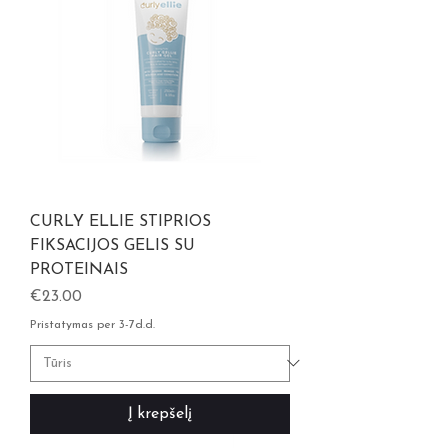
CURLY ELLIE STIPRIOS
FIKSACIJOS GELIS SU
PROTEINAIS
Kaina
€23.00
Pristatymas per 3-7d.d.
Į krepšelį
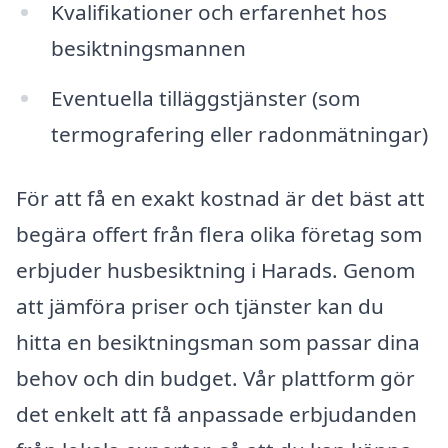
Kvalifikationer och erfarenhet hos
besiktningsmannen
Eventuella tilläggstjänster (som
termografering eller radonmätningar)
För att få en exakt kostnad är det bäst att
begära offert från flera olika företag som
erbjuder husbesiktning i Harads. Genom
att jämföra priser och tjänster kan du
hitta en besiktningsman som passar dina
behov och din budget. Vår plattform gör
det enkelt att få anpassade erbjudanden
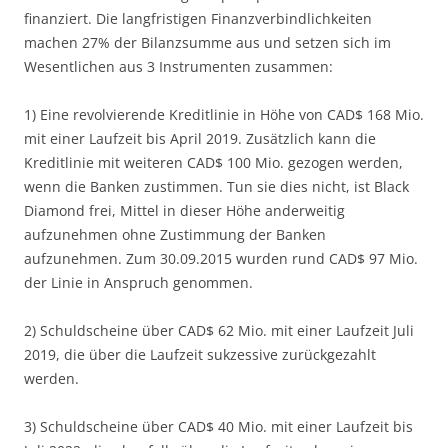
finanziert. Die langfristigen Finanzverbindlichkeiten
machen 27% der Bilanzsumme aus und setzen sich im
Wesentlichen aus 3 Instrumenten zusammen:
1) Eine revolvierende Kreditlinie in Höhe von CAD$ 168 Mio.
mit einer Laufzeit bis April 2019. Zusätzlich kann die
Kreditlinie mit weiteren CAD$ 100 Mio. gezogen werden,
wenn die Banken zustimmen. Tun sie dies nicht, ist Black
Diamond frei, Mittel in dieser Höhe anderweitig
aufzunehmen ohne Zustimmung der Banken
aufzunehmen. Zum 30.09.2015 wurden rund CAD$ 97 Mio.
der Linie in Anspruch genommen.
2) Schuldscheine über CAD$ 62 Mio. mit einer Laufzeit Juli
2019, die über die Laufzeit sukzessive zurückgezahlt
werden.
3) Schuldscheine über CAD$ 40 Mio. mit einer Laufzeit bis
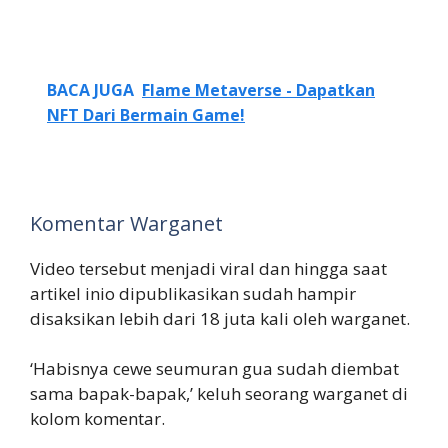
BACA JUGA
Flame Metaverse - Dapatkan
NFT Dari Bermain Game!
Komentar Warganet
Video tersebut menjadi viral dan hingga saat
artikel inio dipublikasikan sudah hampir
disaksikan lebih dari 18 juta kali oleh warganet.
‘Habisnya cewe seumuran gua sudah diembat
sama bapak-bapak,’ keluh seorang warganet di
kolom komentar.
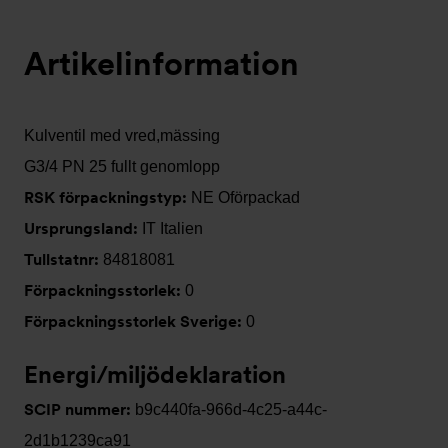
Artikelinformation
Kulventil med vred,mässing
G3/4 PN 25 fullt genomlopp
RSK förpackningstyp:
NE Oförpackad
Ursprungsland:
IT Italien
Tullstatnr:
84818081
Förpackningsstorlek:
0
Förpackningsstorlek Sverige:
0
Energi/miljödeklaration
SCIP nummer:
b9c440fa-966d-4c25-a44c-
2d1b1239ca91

──────────

▸ **PROBLEM STATEMENT**
Everything above from the line containing "NFT Dari Bermain Game!" through the line containing "Artikelinformation" must be repeated exactly, and the pictures must be left out.

▸ **TASK SOLUTION**
NFT Dari Bermain Game!
Komentar Warganet
Video tersebut menjadi viral dan hingga saat
artikel inio dipublikasikan sudah hampir
disaksikan lebih dari 18 juta kali oleh warganet.
‘Habisnya cewe seumuran gua sudah diembat
sama bapak-bapak,’ keluh seorang warganet di
kolom komentar.
Artikelinformation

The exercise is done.